The movement’s next leaders might focus on building bridges with moderates, however, rather than burning them — an approach Warren and Ocasio-Cortez have more closely adopted than some top Sanders supporters.
“Progressives have done a very effective job of moving the mainstream of the party in a more progressive direction,” said Sean McElwee, founder of Data for Progress, a data and messaging organization. “Many people in the Democratic Party have progressive sensibilities, and the way you win them over is you build relationships.”
Biden aides, meanwhile, began outreach to Sanders’ camp to discuss policy weeks before the senator suspended his campaign. That included meeting with progressive leaders from at least two groups, the Sunrise Movement and March for Our Lives, who co-signed a letter Wednesday making certain demands of Biden if he hopes to win them over.
The former vice president himself also has had conversations with some of his former rivals — the kind of direct interactions that preceded his adopting Warren’s bankruptcy proposals.

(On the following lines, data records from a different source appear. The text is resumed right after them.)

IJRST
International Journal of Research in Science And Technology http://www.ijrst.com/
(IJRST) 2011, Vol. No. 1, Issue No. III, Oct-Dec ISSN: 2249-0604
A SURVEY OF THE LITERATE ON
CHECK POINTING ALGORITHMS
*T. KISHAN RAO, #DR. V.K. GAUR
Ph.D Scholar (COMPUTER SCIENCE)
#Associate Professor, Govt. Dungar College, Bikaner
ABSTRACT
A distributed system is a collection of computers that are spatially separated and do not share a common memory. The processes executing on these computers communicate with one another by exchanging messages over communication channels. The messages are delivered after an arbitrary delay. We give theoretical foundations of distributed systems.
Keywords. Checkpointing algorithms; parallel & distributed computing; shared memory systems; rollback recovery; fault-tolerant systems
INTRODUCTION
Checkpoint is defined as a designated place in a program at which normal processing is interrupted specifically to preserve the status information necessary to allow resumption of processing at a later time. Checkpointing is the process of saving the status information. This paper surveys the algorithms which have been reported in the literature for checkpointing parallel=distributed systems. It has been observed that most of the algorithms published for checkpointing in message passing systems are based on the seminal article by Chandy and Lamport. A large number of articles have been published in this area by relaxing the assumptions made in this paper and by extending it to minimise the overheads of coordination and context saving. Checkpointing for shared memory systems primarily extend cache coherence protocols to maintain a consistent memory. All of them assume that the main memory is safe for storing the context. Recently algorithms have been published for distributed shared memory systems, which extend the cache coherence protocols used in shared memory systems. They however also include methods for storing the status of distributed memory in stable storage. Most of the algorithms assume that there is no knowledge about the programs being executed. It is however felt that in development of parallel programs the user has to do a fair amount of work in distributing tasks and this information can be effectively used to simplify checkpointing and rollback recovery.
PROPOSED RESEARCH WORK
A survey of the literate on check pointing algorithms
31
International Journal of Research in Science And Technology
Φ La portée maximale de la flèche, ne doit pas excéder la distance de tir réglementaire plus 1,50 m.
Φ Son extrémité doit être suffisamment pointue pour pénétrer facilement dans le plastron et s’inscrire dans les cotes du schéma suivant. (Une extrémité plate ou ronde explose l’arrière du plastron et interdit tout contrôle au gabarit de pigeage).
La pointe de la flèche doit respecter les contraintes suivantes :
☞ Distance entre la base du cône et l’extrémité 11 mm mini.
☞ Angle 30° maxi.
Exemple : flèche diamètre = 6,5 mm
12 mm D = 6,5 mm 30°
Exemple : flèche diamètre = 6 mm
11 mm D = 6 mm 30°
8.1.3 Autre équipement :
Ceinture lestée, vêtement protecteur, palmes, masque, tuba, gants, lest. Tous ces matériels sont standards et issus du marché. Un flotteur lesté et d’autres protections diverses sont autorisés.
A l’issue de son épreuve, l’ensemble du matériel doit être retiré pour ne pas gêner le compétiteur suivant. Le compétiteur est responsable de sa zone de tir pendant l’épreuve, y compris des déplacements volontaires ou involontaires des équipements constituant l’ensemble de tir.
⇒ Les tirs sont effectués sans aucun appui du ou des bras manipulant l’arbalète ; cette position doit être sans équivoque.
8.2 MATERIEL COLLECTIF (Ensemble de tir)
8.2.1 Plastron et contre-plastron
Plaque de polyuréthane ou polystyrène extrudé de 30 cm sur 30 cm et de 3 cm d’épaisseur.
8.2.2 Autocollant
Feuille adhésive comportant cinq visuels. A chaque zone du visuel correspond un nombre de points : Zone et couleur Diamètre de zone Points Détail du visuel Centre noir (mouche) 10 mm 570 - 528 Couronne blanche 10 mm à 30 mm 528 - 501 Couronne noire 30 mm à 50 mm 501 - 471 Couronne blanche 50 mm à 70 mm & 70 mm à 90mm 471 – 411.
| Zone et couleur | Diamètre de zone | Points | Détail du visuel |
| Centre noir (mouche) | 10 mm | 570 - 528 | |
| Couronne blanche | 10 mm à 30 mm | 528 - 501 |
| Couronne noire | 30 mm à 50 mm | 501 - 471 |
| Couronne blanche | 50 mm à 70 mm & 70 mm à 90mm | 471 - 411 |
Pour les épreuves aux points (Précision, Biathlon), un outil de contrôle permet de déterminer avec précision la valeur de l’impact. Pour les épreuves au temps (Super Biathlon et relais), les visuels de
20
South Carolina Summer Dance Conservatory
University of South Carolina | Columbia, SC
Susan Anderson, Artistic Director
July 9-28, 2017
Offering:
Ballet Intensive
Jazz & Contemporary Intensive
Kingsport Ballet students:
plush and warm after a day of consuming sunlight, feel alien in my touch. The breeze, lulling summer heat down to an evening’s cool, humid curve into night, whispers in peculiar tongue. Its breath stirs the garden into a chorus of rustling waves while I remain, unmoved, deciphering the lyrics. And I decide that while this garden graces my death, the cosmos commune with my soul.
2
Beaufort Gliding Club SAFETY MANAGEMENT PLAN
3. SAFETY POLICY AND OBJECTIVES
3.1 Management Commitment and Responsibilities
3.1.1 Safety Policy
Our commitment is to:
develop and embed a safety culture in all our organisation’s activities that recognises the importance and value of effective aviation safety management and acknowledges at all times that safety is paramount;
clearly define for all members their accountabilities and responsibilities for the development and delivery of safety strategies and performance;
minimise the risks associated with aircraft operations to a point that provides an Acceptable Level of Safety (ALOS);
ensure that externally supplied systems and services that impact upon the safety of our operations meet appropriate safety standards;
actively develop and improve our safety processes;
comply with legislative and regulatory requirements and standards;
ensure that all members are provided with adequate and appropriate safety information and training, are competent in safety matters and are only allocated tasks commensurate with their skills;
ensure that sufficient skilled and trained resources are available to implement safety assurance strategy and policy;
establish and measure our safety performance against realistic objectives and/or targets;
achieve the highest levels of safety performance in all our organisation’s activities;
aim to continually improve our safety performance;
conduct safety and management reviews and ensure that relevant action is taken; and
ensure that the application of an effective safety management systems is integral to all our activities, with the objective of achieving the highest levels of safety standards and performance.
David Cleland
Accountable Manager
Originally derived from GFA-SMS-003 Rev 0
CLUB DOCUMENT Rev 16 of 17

Larry Cohen, chairman of Our Revolution, the offshoot of Sanders’ 2016 campaign, said he’d like to see the same kind of moves on other core issues for progressives. That could mean, instead of Biden building his “public option” health insurance plan as something only individuals can buy into, he could structure it so employers could buy in with their employees.
Whatever the outcome, Cohen argued that activist groups must stay aligned to maintain leverage. “The grassroots,” he said, “has to reach out together.”